Bumble subsequently filed its own lawsuit in March 2018, this one claiming that Match used acquisition talks to fraudulently obtaining trade secrets. It says this is not a countersuit, but its own separate suit. (This is the one being discussed today by the companies.)

Match says it wasn’t served papers for Bumble’s suit. But Bumble CEO Whitney Wolfe had said they delayed serving papers to give Match a chance to settle.

After a failure to settle, Bumble announced on September 24, 2018 that it would be serving Match, and shared news of its IPO plans. The $400 million suit claims Match had asked for “confidential and trade secret information” in order to make a higher acquisition offer for Bumble, but that no subsequent offer came as result.

Match says Bumble asked the courts to drop its lawsuit just a few weeks after this announcement, and believes the whole thing is just a PR stunt around Bumble’s IPO.

Match today says it’s not opposed to the lawsuit being dropped. But it is now seeking declaratory judgements that will force these issues to be litigated in the right forums, it says.

It points out that Bumble had filed its state petition in Dallas County, rather than respond with counterclaims to Match’s suit in the Western District of Texas — “less than 100 miles from Bumble’s Austin headquarters.”

It asked the case to be transferred to federal courts in the Western District, where its IP case is pending.

Now, Match says that Bumble is asking the courts to drop its claims against Tinder’s parent company.

“We’re not opposing their request to dismiss their own claims, but we’re seeking declaratory judgements that will force these issues to be litigated in the right forums,” says a Match spokesperson. “As we say in section 132 of the amended counterclaim: ‘Match will not simply wait until Bumble decides whether or not it wants to pursue these claims – likely in connection with Bumble’s next media blitz. Match intends to litigate these baseless allegations now, and Match intends to conclusively disprove them.'”

Bumble responded this morning by saying it plans to continue to defend its business against Match.

“Match’s latest litigation filings are part of its ongoing campaign to slow down Bumble’s momentum in the market. Having tried and failed to acquire Bumble, Match now seems bent on trying to impair the very business it was so desperate to buy,” a Bumble spokesperson says. “Bumble is not intimidated and will continue to defend its business and users against Match’s misguided claims.”

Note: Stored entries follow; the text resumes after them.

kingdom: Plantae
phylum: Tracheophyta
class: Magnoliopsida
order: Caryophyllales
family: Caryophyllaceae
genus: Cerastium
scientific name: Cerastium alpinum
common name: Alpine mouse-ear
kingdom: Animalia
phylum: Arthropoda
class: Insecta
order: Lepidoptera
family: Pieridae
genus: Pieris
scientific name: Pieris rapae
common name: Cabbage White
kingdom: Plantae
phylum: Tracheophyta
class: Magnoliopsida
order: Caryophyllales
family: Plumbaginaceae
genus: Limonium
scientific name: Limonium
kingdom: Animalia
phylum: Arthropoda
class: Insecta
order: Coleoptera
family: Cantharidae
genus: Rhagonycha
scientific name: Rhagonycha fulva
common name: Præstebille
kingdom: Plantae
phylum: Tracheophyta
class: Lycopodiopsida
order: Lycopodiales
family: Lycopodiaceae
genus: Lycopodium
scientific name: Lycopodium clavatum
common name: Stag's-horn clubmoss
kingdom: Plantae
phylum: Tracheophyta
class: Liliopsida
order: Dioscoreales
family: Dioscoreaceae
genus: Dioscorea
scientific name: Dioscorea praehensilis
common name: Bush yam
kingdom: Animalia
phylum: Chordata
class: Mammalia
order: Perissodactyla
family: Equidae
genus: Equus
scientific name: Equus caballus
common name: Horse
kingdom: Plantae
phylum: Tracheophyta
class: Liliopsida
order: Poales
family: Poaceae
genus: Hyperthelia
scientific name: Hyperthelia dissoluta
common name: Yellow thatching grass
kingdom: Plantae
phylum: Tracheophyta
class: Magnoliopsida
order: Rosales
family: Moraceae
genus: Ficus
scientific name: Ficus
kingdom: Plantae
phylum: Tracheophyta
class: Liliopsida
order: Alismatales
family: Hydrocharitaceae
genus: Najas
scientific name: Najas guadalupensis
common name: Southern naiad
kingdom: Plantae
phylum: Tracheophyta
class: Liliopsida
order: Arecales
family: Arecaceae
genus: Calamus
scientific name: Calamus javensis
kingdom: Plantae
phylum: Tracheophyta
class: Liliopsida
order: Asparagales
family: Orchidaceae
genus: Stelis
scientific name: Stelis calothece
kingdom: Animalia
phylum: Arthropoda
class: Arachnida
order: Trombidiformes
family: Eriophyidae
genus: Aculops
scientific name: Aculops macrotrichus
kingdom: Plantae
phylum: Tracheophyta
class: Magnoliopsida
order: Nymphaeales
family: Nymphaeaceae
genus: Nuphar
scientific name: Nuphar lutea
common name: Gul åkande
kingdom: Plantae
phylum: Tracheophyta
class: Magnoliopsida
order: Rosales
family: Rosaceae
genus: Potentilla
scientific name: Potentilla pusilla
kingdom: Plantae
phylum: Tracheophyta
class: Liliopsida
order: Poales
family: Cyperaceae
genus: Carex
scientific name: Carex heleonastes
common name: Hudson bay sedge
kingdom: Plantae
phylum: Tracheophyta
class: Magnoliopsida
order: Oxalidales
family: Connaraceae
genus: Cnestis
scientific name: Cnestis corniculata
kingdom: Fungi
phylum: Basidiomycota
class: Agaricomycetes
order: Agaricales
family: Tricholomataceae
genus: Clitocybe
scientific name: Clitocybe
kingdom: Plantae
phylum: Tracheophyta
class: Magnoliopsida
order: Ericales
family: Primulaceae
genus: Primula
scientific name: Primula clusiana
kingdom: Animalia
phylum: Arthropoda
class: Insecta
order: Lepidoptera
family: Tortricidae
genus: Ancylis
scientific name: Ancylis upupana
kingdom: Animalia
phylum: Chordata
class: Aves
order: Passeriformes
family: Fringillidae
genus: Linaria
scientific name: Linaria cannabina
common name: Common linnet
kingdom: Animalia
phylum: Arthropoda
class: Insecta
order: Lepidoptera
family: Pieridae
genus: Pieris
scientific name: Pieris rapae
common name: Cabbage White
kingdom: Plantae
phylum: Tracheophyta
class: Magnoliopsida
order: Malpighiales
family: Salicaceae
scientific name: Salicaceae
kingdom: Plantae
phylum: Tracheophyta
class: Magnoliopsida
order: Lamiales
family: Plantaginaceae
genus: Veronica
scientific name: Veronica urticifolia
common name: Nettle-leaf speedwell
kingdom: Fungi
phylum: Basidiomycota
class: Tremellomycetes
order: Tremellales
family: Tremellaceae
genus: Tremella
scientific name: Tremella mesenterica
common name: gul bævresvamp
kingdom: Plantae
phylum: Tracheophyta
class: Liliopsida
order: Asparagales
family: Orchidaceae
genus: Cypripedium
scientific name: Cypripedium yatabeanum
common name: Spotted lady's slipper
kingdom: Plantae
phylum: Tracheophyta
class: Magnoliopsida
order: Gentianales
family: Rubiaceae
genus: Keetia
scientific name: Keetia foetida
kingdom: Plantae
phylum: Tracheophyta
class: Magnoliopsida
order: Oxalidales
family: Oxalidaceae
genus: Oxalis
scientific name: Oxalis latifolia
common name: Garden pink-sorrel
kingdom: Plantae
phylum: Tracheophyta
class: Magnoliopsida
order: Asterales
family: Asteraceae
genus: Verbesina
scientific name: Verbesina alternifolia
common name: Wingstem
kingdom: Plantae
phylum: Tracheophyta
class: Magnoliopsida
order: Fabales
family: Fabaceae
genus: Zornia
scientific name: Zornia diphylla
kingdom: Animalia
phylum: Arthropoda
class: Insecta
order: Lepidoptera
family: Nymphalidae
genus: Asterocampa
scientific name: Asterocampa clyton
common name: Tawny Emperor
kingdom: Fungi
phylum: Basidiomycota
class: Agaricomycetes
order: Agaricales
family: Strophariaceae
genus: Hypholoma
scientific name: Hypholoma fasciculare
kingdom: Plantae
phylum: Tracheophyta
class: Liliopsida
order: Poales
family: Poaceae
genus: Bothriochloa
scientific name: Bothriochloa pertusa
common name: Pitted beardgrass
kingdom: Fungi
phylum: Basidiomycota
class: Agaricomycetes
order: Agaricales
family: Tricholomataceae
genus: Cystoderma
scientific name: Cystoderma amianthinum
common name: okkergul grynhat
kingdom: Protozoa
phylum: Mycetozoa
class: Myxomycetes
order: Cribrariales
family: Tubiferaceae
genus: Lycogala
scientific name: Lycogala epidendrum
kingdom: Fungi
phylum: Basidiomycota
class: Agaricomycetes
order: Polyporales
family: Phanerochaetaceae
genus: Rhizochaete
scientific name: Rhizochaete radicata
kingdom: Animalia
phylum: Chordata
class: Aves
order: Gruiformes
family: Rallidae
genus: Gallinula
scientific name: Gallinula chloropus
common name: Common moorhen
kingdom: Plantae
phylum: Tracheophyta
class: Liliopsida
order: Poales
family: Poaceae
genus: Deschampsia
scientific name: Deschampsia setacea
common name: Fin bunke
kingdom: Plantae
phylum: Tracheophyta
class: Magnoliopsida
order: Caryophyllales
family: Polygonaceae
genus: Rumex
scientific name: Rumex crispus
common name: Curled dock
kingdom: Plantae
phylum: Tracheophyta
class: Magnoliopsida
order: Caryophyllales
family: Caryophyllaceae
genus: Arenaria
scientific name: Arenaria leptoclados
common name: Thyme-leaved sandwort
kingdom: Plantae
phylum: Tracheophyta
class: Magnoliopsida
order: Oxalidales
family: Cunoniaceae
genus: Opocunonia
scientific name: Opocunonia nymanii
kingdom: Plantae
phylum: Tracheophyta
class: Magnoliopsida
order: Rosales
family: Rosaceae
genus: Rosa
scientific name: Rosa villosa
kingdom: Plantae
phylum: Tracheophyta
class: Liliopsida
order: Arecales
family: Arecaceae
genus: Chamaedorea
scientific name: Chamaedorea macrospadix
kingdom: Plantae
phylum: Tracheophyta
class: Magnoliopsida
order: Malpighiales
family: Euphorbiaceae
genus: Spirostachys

It declined to comment on how, but we understand that the change from a state court system to federal courts is in play here. Bumble wanted to litigate at the state level, which means it has to dismiss its claims in the federal courts. Match could then accurately say Bumble’s lawsuit is being dropped, but that doesn’t necessarily mean Bumble’s plans have changed.

We understand that Bumble is now preparing to refile its case in the state court system, but it hasn’t done so yet.